▶ **To do**
Scan the entries below. Report each line where the string "knee" occurs.

* * * * * * * * *

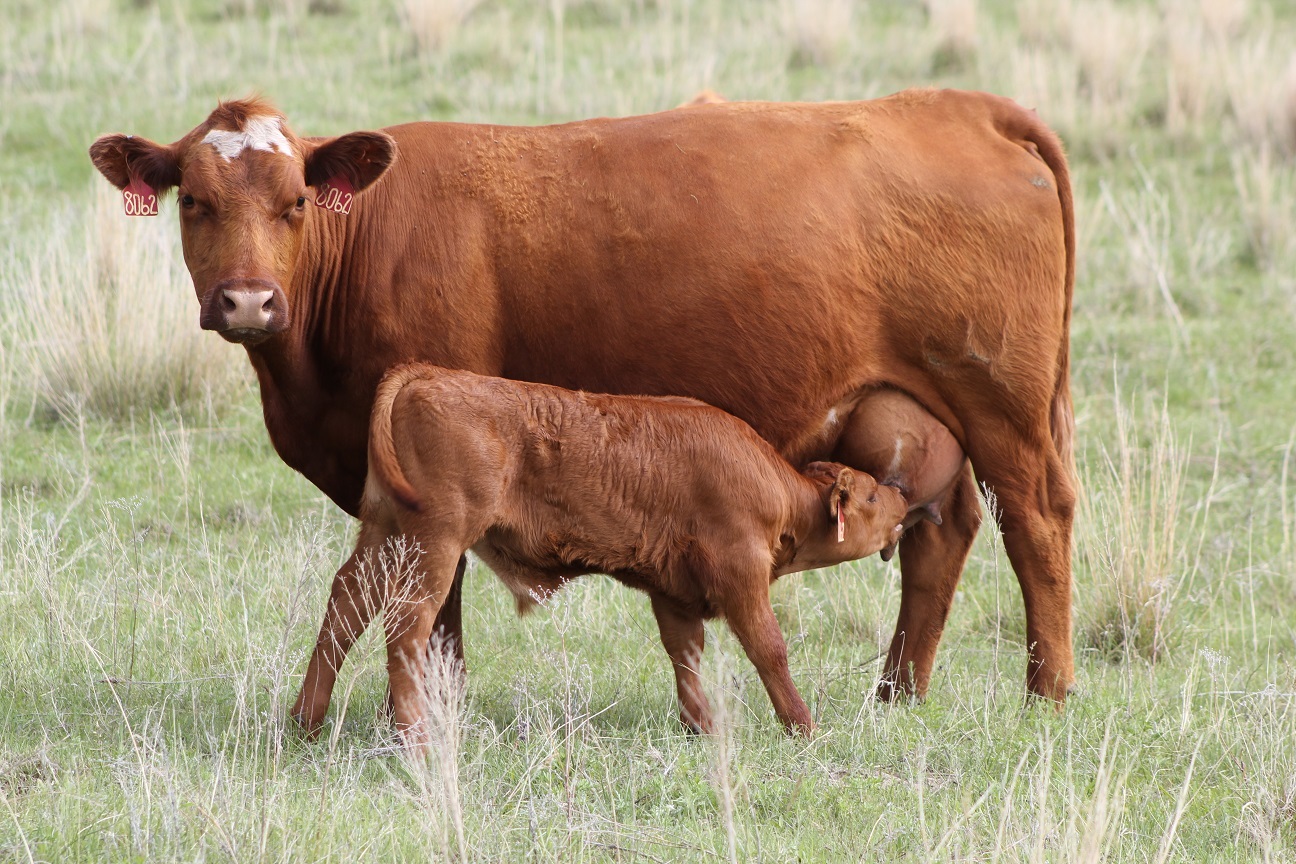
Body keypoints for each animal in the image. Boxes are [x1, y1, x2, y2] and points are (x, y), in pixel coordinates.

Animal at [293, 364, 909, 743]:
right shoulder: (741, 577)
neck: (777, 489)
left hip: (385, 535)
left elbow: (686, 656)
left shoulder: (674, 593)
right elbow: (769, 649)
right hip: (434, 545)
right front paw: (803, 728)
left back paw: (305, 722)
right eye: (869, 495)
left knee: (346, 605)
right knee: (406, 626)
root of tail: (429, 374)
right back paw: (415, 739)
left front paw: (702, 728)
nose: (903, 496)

* * * * * * * * *

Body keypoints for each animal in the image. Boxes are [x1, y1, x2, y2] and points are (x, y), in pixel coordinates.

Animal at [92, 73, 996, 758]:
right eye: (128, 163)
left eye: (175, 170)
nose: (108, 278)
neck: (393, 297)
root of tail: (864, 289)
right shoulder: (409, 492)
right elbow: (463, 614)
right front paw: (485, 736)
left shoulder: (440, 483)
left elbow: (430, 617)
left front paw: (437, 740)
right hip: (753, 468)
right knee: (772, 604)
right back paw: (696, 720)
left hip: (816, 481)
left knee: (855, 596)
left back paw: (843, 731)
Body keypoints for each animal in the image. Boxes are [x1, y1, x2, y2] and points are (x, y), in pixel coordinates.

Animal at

* * * * * * * * *

▶ **Answer to the exercise**
left knee: (346, 605)
right knee: (406, 626)
right knee: (772, 604)
left knee: (855, 596)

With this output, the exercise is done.